Returning to FIG. 5, one pair of a physics-based ANN 152 and a data-based ANN model 154 may be utilized in creation of a hybrid model 150 for each performance prediction. For example, a single pair of models (i.e., a single hybrid model 150) may be utilized to make the following predictions: gas turbine load (MW), gas turbine fuel consumption, gas turbine emissions (NOx, CO), and/or steam turbine load (MW).

However, multiple pairs of ANN models (i.e., multiple hybrid models 150) may also be utilized in conjunction with one another, such as to create a model for one prediction or to more effectively model complex system, such as total-plant performance. Indeed, in some embodiments, it may be best to model a parameter or overall (i.e., holistic) assessment criterion using a plurality of hybrid models. For example, it may be determined that different hybrid models better represent the baseload and part load operating modes of a gas turbine. In this case, gas turbine baseload and part load predictions could be made using two separate hybrid models 150 generated using the hybrid prediction module 140 but the combined results of the separate hybrid models 150 may together provide the desired predictions related the gas turbine operating modes. Further, to the extent that more complex concepts (such as the performance of a plant as a whole or a group of subsystems that may be conceptually considered together) may be of interest, such complex results may be modeled using groups (i.e., two or more hybrid models 150). For example, such groups of models may be combined in a weighted, unweighted, hierarchical, and/or conditional arrangement to suitably model the complex parameter (such as total plant performance, overall generator performance, overall turbine performance, and so forth) in question.

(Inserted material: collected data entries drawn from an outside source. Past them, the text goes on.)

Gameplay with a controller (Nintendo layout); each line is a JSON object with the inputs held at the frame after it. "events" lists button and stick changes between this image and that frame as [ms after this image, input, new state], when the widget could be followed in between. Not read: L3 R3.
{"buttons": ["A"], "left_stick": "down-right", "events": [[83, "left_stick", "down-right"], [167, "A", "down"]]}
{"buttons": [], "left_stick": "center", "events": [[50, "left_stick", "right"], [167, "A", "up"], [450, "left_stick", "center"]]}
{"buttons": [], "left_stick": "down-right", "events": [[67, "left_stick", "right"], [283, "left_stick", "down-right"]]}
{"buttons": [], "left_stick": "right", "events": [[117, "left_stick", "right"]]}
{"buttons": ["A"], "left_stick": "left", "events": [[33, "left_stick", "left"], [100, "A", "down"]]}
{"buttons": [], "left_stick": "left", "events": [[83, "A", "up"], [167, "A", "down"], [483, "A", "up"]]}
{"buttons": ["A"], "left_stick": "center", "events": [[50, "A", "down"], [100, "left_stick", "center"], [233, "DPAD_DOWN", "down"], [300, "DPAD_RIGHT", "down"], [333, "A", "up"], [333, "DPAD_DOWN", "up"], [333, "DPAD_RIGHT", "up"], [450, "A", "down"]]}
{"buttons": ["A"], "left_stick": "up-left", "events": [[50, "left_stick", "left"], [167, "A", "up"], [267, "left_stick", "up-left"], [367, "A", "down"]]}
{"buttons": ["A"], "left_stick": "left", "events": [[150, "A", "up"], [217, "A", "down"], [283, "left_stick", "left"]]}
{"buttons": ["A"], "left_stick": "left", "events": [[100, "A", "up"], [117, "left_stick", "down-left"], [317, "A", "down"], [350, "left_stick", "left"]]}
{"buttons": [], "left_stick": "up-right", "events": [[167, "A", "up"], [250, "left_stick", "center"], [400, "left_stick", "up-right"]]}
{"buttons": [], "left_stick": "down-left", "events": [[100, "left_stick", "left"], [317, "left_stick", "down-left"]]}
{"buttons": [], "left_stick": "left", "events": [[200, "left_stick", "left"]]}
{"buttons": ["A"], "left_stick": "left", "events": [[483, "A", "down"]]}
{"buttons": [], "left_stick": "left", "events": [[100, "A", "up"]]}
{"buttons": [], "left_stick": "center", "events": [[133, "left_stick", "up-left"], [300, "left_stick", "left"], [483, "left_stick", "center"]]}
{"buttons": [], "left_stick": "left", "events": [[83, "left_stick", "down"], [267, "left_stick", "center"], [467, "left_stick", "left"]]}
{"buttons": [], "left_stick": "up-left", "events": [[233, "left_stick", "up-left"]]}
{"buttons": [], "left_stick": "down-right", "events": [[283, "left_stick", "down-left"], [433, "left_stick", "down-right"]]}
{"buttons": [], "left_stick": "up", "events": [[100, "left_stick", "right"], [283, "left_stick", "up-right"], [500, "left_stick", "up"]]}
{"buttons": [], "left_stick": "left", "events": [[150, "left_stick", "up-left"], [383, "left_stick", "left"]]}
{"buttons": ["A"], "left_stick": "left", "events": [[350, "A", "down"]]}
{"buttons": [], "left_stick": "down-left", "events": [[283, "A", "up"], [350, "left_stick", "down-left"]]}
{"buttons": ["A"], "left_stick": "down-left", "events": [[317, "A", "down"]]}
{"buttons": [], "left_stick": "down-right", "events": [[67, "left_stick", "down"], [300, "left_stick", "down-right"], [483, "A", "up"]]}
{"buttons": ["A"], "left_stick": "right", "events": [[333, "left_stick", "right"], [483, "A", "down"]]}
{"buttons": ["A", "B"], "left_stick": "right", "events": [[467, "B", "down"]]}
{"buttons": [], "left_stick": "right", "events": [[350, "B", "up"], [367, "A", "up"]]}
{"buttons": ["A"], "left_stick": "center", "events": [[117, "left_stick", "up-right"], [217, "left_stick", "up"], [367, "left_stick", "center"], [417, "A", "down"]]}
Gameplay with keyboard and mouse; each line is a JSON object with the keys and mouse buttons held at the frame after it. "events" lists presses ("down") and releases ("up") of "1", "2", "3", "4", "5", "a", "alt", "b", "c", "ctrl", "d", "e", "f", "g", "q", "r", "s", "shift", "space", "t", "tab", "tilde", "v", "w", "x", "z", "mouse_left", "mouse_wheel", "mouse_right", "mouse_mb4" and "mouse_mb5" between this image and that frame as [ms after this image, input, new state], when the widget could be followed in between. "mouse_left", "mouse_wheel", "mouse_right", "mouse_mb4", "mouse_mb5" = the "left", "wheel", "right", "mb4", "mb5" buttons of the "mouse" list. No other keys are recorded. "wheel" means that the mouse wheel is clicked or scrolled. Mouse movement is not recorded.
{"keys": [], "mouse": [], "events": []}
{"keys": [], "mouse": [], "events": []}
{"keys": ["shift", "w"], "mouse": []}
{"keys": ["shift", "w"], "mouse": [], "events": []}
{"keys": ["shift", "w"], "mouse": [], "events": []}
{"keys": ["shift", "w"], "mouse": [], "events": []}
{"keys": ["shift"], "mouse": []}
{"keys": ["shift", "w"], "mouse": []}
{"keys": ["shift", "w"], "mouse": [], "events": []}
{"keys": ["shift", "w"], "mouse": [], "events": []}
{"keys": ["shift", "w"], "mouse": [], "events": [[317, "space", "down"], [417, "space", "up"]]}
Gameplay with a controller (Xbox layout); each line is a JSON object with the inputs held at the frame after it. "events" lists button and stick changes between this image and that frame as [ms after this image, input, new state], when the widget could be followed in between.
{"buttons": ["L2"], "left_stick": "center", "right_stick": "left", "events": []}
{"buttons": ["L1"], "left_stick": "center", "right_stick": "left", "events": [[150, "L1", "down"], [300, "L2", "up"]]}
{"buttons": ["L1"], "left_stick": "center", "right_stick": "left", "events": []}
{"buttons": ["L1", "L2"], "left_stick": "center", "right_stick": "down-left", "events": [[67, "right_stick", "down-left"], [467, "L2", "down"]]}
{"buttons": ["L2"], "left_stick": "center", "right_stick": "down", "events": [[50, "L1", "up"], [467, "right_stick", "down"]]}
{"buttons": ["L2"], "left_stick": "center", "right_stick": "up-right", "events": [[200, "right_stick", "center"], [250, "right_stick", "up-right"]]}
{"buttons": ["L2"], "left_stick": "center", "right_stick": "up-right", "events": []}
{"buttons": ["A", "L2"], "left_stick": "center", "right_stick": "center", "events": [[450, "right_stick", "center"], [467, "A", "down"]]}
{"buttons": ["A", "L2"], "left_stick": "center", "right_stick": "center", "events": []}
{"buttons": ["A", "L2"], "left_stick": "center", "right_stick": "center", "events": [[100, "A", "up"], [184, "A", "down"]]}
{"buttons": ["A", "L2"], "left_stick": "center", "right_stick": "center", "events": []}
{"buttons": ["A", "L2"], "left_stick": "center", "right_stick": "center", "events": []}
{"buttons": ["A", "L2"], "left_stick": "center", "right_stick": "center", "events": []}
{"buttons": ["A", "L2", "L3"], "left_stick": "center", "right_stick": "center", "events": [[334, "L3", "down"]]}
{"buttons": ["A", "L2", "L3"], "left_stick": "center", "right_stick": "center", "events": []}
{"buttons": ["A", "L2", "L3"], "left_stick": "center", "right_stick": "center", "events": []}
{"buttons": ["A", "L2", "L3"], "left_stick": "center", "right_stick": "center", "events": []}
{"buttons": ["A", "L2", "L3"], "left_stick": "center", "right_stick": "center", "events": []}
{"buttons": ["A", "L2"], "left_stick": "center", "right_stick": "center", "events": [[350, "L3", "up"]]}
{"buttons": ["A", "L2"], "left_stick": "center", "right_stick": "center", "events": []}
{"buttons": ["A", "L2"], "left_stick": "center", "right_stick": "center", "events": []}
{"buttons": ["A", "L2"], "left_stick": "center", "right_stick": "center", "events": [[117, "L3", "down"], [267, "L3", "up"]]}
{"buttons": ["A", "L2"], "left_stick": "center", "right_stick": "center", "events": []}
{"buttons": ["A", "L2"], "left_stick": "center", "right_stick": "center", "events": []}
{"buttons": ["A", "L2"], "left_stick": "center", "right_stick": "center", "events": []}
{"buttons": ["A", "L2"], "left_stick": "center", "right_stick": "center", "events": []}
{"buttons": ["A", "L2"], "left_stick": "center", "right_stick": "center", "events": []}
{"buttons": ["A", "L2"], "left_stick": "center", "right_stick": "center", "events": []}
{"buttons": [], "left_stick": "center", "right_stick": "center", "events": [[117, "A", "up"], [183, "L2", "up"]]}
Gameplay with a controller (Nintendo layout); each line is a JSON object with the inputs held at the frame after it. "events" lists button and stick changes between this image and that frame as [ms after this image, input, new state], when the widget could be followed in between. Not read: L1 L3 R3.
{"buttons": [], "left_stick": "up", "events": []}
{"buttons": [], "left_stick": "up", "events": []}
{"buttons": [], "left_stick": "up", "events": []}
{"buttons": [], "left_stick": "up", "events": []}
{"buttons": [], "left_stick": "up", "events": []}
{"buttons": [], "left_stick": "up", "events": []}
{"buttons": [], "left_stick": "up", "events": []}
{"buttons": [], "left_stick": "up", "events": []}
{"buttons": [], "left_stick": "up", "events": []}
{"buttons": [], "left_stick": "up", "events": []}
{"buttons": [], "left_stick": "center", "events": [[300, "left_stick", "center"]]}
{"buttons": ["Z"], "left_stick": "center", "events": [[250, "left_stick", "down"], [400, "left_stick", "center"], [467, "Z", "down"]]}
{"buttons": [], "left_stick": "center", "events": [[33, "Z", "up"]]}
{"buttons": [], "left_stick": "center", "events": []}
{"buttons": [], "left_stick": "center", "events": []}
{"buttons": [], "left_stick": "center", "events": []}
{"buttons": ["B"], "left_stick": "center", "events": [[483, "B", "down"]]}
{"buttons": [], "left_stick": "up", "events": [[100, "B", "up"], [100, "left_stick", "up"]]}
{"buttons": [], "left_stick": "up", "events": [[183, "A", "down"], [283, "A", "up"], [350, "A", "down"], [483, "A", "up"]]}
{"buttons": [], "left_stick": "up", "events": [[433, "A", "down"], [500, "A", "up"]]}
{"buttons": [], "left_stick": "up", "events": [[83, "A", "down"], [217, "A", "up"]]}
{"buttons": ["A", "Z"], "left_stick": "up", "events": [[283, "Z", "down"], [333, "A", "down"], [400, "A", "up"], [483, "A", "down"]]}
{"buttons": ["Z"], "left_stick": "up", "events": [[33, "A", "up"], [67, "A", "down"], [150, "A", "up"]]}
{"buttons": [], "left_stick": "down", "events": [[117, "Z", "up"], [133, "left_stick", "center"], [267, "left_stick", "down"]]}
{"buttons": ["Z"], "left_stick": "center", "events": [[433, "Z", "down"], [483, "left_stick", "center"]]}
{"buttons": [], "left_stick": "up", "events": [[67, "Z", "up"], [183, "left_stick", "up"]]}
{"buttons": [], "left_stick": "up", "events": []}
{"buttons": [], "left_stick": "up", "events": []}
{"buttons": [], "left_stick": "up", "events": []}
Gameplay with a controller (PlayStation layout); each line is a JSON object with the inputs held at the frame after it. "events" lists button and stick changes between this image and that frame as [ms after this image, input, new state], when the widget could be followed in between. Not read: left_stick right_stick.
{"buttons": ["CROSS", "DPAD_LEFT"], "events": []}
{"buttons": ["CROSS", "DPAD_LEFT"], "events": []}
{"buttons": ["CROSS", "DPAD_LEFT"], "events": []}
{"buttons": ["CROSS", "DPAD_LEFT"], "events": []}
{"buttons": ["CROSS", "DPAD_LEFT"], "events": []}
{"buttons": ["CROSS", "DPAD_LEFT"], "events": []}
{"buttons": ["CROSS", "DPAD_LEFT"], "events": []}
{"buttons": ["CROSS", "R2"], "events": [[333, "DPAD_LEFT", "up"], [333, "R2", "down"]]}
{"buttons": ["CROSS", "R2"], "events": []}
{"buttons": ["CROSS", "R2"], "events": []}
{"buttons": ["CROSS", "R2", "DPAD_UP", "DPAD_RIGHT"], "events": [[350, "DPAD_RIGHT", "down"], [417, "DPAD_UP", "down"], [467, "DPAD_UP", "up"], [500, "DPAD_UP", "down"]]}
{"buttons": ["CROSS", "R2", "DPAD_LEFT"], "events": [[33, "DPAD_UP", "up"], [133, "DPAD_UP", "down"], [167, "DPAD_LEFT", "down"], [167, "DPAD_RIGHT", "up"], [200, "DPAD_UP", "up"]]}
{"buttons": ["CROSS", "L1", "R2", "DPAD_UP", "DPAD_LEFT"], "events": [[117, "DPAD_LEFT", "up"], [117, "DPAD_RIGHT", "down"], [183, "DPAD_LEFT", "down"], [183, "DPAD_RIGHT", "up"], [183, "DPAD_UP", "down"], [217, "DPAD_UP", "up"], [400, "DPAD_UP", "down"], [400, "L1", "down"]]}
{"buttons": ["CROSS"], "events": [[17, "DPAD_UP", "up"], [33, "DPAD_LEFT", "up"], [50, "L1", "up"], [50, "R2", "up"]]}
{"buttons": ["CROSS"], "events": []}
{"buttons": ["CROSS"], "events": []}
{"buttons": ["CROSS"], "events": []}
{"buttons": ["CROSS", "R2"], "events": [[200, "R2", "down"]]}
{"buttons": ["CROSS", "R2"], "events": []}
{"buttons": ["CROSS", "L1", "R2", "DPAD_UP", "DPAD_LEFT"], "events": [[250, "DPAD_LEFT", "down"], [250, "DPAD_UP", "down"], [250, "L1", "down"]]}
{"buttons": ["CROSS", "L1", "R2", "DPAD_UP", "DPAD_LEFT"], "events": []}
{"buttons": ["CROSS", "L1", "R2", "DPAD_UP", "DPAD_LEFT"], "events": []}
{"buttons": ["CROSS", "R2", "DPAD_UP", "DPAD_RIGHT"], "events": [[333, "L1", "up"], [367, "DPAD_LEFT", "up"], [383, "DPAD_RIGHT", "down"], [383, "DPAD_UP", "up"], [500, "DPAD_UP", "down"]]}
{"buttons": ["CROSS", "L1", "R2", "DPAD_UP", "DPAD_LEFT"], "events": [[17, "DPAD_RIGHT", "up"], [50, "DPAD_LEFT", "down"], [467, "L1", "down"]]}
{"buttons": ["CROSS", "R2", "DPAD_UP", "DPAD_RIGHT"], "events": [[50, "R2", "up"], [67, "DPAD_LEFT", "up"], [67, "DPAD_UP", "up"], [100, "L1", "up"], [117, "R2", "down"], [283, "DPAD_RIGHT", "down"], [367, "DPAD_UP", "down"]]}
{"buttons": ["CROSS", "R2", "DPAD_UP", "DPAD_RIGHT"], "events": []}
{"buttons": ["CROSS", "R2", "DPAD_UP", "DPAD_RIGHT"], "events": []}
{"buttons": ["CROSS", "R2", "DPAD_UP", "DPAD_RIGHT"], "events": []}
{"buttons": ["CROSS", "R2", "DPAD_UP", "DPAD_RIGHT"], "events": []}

The corrector model 154 is maintained through re-training and subsequent re-tuning of the model. The re-training module 142 from FIG. 4 performs this function within the computer model 130. Re-training 142 may be triggered either based on performance (e.g., monitor accuracy and trigger training when performance falls below an acceptable threshold) or based on a time interval (e.g., one time each day, week, month, year, and so forth). If the re-training trigger is performance based, a statistical test may be utilized to diagnose when the models may be degrading in their prediction accuracy. Degraded models may then be re-tuned to provide more accurate predictions. This process achieves self-monitoring and self-update of the hybrid models 150.

The method for re-training 142 the hybrid models 150 may be better understood with reference to flowchart 160 of FIG. 6. It should be noted that one or more of the exemplary steps indicated in flowchart 160 may be performed by the processor-based system 100 through execution of routines or algorithms of a software application designed to carry out such functions. Alternatively, application specific hardware, firmware, or circuitry may be employed to provide the same functionality.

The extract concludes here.